A line counts if it contains the word "anti" at least once. State how many such lines the records contain, giving the number alone.
--- RECORDS TO USE ---
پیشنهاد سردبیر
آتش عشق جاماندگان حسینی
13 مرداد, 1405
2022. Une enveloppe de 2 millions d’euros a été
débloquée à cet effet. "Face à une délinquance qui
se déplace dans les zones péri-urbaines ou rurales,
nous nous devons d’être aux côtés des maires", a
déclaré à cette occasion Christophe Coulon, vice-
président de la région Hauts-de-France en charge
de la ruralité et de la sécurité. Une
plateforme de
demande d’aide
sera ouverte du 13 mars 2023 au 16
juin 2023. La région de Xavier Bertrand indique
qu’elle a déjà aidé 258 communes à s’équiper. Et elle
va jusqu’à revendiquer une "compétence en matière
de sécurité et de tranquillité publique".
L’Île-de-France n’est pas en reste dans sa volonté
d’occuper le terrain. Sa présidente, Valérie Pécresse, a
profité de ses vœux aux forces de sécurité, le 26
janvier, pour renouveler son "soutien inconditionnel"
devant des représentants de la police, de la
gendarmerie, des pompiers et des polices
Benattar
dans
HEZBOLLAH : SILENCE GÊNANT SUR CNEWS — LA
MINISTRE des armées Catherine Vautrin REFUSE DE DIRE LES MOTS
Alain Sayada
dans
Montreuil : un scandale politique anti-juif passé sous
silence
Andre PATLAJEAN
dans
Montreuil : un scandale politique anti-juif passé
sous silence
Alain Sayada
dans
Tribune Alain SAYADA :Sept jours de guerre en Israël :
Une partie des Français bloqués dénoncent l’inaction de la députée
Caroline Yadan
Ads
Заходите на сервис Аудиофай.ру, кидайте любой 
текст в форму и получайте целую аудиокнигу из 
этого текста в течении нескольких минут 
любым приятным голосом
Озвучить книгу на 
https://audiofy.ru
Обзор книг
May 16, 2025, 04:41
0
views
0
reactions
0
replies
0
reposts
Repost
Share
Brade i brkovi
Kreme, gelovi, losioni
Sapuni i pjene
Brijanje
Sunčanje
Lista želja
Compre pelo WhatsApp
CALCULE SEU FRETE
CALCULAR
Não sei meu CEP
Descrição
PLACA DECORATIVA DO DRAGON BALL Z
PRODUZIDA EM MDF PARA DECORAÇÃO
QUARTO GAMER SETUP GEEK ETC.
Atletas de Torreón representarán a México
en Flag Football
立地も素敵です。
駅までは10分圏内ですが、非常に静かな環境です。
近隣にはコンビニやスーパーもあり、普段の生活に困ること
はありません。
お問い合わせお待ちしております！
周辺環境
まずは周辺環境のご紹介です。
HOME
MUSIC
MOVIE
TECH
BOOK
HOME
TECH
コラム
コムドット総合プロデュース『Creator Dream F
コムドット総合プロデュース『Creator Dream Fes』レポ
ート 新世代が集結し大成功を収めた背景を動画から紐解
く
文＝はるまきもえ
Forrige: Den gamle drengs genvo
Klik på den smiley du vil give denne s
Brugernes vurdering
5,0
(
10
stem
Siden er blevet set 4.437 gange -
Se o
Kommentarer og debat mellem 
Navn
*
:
---
WRITTEN RESPONSE:
2